もしかすると、彼は恐れているのかもしれない。一旦口にすれば、今より多くのものを失うのではないかと。そして彼が必死に保とうと試みてきた「普通」が再び危うくなり、真の発狂へと連れ去られるのではないかと。少女は言うまでもなく、彼自身ですら自分の過去に耐え切れるという自信はないのだ。
レイザーは仕方なく、頭を横に振った。少なくとも今は、まだ伝えることはできない。
少女を失望させてしまったとしても、ここで全てを失うよりははるかにましだからだ。
「今ここを発って港へ行けば、『グリーンリーフ号』という商船が見つかるだろう。船長がお前を辺境の集落で下ろしてくれる。そこは都から離れているから、ジュアン家の人々に見つかることはない。お前はそこで地に足をつけて生きることができるし、乞食のような生活に戻る心配もない」
レイザーは少女の落ち込んだ様子に構うことはなく、淡々と話した。
「もう一度聞く。お前は本当にジュアン家を離れる気はないのか?暗殺の危険に晒され、主人の犠牲になって人知れず死んでしまう可能性があるとしても」
レイザーの問いが少女を再び混乱の淵に追いやった。まるで両足が地面から離れ、体が宙に浮いているようだ。一体何が正しい答えなのだろう?レイザーは理由を説明してはくれないが、自分を傷つけようとしているようにも見えない。
彼女には分からなかった。本物の自由が目の前に広がっているようで、それがあまりに簡単すぎて、まるで希望に彩られた甘い罠のようにも思えた。
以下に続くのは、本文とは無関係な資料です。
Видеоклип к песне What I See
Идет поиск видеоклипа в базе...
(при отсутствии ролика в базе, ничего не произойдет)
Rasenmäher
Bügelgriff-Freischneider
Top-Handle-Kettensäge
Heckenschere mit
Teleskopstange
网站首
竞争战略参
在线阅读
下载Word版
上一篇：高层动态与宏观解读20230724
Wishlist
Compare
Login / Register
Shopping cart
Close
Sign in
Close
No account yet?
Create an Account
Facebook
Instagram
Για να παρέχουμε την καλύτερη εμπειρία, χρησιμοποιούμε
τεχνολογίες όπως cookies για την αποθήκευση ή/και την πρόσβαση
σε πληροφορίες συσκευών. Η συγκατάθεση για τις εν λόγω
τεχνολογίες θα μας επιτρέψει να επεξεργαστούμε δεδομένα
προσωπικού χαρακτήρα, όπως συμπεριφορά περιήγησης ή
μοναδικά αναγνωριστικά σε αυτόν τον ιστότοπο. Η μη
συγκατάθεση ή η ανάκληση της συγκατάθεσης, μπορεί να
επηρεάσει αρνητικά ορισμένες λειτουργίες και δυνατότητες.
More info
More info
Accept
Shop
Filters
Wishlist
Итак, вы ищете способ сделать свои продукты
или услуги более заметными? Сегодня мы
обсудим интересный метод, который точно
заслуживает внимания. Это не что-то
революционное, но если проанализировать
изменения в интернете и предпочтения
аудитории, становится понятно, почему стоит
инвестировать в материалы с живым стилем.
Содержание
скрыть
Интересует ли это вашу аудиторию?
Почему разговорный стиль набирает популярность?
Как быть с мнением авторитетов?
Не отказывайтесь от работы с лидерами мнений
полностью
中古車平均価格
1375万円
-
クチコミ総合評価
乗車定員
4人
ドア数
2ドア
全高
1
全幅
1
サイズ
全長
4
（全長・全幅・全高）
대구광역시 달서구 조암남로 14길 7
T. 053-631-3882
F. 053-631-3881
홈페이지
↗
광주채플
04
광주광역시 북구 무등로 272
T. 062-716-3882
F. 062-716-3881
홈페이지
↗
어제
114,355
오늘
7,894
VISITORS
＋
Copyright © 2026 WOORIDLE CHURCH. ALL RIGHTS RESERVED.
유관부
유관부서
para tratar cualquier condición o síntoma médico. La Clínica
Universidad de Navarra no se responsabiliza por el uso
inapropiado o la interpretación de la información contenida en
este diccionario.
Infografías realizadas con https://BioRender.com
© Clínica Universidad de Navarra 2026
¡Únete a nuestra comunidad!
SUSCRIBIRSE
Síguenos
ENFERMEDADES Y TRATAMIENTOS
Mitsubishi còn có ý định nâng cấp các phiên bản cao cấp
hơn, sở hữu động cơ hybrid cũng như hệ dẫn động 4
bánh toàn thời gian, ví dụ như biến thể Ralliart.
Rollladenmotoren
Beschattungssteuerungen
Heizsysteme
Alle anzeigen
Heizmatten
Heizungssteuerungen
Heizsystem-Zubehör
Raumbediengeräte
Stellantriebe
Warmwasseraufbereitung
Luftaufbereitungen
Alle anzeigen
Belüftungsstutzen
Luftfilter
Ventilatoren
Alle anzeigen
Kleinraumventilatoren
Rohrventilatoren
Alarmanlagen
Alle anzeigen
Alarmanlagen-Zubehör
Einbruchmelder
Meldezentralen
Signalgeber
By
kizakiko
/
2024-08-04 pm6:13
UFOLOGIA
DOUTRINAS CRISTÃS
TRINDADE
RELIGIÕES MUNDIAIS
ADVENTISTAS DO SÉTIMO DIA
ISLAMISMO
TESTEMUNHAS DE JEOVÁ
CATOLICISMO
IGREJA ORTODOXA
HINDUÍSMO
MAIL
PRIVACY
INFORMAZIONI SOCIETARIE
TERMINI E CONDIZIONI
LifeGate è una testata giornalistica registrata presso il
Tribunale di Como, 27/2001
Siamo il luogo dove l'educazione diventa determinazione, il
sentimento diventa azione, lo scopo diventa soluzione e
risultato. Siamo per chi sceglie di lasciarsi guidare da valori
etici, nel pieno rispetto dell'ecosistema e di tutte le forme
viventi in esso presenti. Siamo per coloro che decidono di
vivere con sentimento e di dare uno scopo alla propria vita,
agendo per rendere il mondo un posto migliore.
少女が目の前の男の真意を掴みかねていたとき、ふとダイアナの後ろ姿が脳裏をよぎった。それは混乱と恐怖の海で自分をつなぎ留めてくれる、唯一の錨のように思えた。少女はその姿をしっかりと掴まえながら、最後の決断を下した。
「はい」
少女は落ち着いた声でそう答えた。
「なぜだ?お前はそうしなければ、真に生きている実感が持てないとでもいうのか?」
レイザーは眉をひそめた。
「先生はご主人様から私について聞いたことがあるでしょう?私は小さい頃から路地裏で暮らし、ずっと一文無しだったんです。ジュアン家が私に全てを与えてくれたのです……」
「それは俺も知っている」
レイザーは我慢できず、少女の言葉を遮った。
「だが、お前はそれでいいのか?もし俺が、彼らにはないものをお前に与えられるとしたらどうだ?」
「先生には、私の欲しいものが分かりますか?」
レイザーの脳裏に、カジノのトカゲ人間の女と、束縛の中で魂を削り取られていくかのような、その悲しい瞳が浮かび上がった。
「例えば、自由とか、尊厳とか、あるいは……」
レイザーは視線を遠くに逸らし、腕を組んで、わざと何でもないような口調で言った。
「愛……とかだ」
少女の口があんぐりと開き、頭が真っ白になった。